Nucs are not all that hard to make, and I intend to "make" (acknowledging that the bees do the important work) a couple to overwinter from now on, to make up any losses. If more people did this, and come spring found themselves with surplus nucs, maybe the price would not be so dear.


----------



## Banemorth (Feb 28, 2015)

Supply and demand. Basic economics. If people pay $225 than $225 isn't too much money.


----------



## Denniston (Mar 19, 2015)

As an outsider trying to make his way into the hobby of beekeeping, I can say the cost of bees has been the one thing that has held me up. I have been able to rummage around my garage and find some pieces of plywood to make up a couple nucs, and picked up some pieces of value wood at the big box store to make some deeps. 

I've asked around at with a few members of the local beekeeping association, but haven't heard back, but I think it would be cool if every beekeeping association would have a program to help new beekeepers get their first colony of bees. I envision a program where the new beek would have to pay for or provide their hive and personal equipment, and they would get a split. The conditions on the program would be that in the next year or so they would in turn provide a split for another new beek, also maybe they would be given a mentor, and have to attend some of the classes the association holds.

Problem 1 ->
Please duplicate the entries from their first line through the line containing "kitsune. You’ll learn".
The beekeeping forum thread and the entries have nothing to do with each other.

Data to process ->

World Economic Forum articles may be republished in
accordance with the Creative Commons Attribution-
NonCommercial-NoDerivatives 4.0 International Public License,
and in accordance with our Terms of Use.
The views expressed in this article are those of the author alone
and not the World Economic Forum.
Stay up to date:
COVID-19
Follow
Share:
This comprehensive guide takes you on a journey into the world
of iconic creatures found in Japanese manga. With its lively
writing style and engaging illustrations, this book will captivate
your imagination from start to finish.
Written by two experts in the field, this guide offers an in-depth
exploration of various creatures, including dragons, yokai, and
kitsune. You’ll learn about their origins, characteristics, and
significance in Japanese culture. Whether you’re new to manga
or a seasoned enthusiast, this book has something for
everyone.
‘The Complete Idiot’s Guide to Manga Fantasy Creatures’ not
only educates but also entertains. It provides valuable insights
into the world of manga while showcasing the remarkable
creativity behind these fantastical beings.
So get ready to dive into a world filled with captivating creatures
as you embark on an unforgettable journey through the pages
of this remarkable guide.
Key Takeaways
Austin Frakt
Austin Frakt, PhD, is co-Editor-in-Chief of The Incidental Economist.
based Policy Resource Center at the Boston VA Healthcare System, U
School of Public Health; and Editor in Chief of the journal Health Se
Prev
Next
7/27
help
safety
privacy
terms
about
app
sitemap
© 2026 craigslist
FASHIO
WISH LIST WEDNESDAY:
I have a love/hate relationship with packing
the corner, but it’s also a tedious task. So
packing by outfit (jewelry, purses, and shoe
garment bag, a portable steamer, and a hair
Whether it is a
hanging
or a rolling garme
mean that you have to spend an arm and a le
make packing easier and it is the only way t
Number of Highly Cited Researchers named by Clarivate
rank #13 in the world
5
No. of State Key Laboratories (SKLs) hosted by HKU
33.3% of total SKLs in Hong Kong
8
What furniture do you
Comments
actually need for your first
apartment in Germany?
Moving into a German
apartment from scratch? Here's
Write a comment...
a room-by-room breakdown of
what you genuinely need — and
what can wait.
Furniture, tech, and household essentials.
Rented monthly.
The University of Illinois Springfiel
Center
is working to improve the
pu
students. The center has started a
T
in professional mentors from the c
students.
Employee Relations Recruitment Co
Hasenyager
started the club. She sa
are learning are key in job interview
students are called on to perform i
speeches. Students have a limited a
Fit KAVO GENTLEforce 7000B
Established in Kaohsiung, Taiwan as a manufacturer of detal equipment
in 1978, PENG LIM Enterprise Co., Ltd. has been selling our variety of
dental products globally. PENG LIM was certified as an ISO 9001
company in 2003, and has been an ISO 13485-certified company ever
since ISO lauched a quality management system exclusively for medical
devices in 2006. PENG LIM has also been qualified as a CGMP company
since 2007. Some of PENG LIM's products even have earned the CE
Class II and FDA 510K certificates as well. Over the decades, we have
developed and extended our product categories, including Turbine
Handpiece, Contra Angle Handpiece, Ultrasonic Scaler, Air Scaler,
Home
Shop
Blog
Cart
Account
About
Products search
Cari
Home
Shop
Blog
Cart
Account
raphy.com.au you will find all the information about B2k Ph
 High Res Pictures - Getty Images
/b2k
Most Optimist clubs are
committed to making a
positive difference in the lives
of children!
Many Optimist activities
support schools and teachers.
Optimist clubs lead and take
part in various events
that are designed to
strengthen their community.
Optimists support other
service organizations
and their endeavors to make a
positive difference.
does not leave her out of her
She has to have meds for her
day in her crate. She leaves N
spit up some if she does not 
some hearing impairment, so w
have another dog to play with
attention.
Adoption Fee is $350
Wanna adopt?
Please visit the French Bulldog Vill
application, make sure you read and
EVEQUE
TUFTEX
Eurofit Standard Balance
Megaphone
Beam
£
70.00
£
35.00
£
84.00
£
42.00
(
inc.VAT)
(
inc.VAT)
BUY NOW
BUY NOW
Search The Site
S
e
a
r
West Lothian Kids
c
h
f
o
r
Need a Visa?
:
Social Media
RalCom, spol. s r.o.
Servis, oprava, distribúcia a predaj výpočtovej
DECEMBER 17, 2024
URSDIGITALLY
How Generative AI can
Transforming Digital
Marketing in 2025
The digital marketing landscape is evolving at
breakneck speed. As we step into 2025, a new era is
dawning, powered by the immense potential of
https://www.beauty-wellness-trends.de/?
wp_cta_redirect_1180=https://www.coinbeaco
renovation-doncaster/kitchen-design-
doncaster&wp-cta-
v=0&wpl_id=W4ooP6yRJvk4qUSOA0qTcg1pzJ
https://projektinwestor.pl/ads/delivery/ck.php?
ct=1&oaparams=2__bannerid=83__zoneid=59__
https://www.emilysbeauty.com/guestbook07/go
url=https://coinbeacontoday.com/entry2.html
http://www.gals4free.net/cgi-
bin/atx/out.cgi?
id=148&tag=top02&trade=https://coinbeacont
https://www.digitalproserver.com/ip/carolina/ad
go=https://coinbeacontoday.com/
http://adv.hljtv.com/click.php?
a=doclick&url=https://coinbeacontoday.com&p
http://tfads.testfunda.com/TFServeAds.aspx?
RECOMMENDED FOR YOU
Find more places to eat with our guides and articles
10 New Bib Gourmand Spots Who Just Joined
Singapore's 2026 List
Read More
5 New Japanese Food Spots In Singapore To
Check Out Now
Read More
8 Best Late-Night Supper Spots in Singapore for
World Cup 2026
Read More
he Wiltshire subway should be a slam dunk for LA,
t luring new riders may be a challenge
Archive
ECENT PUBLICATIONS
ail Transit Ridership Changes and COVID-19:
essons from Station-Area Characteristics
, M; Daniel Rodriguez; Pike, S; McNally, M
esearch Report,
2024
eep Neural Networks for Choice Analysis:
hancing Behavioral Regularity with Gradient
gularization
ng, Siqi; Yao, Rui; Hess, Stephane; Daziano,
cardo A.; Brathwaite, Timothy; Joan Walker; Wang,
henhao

Problem 2 ->
Rewrite the stretch of the beekeeping forum thread from "Nucs are not" through "be so dear.", renaming "surplus" to "extra".

Exercise response 1 ->
World Economic Forum articles may be republished in
accordance with the Creative Commons Attribution-
NonCommercial-NoDerivatives 4.0 International Public License,
and in accordance with our Terms of Use.
The views expressed in this article are those of the author alone
and not the World Economic Forum.
Stay up to date:
COVID-19
Follow
Share:
This comprehensive guide takes you on a journey into the world
of iconic creatures found in Japanese manga. With its lively
writing style and engaging illustrations, this book will captivate
your imagination from start to finish.
Written by two experts in the field, this guide offers an in-depth
exploration of various creatures, including dragons, yokai, and
kitsune. You’ll learn about their origins, characteristics, and

Exercise response 2 ->
Nucs are not all that hard to make, and I intend to "make" (acknowledging that the bees do the important work) a couple to overwinter from now on, to make up any losses. If more people did this, and come spring found themselves with extra nucs, maybe the price would not be so dear.